Sudan’s Hamdok Released, Remains under ‘Tight Security’
By Staff, Agencies
Abdallah Hamdok, Sudan’s deposed prime minister, has been allowed to return home, his office announced a day after the country’s military detained him after seizing power in a coup.
The release of Hamdok and his wife on Tuesday followed international condemnation of General Abdel Fattah al-Burhan’s power grab.
The United States had said it would suspend aid, while the European Union had threatened to do the same, Al Jazeera reported.
United Nations Secretary General Antonio Guterres had also demanded Hamdok’s immediate release as he urged world powers to unite to confront what he called a recent “epidemic of coups d’etat.”
The statement by Hamdok’s office said the deposed prime minister and his wife were under “tight security” at their home in the Sudanese capital, Khartoum, and that other civilian officials arrested on the day of the coup remained in detention, with their whereabouts still unknown.
The takeover came after weeks of mounting tensions between military and civilian leaders over the course and pace of Sudan’s transition to democracy. Al-Burhan was supposed to hand the leadership of the Sovereign Council that runs the country to a civilian next month – a step that would have decreased the military’s hold on power.
But the coup has threatened to derail Sudan’s transitional process, which has progressed in fits and starts since the overthrow of longtime leader Omar al-Bashir in a popular uprising two years ago.

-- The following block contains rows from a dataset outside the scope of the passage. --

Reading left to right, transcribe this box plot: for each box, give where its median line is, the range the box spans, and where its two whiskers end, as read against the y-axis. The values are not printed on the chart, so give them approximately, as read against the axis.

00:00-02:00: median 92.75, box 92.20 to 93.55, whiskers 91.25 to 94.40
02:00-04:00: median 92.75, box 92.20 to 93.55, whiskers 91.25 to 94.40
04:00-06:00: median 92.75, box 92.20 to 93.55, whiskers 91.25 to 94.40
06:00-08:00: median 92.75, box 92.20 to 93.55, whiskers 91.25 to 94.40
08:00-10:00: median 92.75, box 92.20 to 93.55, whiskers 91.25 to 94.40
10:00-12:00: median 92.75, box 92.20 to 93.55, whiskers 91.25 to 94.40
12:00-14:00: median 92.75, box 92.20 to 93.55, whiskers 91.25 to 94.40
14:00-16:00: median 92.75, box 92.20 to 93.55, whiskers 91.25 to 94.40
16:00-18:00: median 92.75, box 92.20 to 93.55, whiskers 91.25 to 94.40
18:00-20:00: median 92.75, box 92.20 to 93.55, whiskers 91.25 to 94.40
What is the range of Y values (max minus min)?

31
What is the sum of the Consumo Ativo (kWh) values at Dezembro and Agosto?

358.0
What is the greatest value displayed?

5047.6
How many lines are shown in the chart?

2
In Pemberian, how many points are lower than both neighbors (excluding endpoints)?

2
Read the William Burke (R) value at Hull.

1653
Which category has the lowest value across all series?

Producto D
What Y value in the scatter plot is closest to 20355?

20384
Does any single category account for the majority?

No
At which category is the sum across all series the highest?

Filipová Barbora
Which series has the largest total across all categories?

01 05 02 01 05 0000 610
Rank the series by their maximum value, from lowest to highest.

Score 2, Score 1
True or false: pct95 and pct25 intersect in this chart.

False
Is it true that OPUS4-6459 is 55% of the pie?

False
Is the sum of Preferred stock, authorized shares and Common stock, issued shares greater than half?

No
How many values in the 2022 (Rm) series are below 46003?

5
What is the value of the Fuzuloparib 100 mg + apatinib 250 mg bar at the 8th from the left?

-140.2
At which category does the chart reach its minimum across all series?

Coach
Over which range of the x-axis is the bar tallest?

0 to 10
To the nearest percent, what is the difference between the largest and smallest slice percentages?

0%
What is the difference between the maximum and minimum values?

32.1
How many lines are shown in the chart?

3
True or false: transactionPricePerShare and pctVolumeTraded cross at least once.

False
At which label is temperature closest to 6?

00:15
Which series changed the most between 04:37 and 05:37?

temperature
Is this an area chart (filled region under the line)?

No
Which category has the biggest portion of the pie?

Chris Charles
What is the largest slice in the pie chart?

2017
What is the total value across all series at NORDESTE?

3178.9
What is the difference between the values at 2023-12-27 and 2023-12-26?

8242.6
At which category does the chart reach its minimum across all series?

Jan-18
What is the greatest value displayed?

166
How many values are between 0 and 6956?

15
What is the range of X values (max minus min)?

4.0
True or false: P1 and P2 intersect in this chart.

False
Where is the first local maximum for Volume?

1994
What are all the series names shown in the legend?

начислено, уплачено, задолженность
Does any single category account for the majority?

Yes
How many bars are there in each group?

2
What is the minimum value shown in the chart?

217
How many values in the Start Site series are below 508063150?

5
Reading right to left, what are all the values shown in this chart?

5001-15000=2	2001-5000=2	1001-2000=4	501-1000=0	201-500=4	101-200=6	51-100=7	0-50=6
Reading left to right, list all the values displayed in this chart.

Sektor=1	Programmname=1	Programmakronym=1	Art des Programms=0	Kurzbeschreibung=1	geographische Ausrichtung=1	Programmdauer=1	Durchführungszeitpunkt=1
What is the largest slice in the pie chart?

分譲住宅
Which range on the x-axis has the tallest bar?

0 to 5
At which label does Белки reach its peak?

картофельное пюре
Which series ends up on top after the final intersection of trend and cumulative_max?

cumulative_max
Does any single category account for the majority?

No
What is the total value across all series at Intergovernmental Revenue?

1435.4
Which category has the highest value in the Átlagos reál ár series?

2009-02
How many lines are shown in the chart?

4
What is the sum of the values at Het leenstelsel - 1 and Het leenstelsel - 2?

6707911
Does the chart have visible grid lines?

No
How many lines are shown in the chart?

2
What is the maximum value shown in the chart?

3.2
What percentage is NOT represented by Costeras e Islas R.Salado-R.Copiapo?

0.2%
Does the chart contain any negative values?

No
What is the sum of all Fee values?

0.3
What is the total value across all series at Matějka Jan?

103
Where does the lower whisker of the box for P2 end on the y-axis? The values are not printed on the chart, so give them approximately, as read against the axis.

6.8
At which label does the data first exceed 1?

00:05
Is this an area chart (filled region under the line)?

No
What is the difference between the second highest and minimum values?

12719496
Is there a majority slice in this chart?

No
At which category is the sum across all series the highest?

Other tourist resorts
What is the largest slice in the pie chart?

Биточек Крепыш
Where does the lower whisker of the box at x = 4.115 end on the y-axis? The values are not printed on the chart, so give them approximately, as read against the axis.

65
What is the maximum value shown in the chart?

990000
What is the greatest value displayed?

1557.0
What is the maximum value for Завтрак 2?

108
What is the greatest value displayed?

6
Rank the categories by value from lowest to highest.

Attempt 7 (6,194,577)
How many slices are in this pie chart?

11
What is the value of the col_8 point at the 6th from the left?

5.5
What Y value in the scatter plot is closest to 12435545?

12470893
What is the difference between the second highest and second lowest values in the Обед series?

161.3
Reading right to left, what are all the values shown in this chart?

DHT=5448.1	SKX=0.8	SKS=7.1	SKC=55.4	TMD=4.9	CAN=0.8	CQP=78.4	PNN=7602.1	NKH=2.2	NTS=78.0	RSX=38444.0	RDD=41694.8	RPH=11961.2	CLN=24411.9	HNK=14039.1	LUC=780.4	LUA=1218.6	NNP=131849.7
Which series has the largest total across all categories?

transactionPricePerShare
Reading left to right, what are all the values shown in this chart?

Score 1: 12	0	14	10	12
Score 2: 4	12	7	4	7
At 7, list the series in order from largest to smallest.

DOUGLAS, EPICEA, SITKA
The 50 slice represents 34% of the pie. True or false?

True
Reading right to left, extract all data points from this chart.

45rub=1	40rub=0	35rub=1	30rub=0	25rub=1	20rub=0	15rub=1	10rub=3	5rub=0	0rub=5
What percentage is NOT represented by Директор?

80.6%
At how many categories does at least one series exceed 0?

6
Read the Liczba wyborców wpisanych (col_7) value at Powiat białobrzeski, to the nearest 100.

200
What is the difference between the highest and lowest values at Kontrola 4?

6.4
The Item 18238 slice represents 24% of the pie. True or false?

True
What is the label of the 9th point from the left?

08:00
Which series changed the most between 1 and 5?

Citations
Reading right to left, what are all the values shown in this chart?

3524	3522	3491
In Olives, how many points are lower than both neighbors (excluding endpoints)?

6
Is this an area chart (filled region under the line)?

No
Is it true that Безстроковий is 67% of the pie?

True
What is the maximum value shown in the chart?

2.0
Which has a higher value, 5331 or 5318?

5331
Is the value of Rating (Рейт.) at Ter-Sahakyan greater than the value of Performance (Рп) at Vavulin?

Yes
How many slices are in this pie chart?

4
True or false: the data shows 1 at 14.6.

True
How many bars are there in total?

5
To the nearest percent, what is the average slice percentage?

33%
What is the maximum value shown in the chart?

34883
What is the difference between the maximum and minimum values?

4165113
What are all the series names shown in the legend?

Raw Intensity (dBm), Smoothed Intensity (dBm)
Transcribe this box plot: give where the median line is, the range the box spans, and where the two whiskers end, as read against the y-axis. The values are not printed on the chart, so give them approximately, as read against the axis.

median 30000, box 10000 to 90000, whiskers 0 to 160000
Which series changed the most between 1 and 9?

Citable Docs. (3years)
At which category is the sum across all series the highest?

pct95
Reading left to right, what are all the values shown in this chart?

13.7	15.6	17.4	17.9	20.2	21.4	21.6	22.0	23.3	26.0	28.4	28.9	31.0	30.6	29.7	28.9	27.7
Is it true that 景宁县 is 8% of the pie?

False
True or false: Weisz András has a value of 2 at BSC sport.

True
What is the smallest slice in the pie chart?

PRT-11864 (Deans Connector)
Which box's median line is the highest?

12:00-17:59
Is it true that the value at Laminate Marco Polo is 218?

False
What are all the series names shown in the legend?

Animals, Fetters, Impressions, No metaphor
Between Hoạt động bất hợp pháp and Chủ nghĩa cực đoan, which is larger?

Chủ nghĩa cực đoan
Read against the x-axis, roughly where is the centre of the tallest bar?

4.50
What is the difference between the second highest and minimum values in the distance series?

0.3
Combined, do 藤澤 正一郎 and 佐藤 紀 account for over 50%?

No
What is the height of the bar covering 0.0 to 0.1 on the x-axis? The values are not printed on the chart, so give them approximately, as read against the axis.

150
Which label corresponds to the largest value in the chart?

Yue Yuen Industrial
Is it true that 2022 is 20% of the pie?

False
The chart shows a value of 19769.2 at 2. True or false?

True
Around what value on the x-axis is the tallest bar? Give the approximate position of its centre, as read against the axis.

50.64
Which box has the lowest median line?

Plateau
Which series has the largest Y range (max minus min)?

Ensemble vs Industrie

On Tuesday, pro-democracy demonstrators returned to the streets, blocking roads in the capital with makeshift barricades and burning tires. Troops had fired on crowds a day earlier, killing four protesters, according to doctors.
Earlier in the day, al-Burhan made his second appearance since the coup, saying the military had been forced to step in to avoid civil war.
The general also noted that Hamdok had been held for his safety, at his own home, and would be released.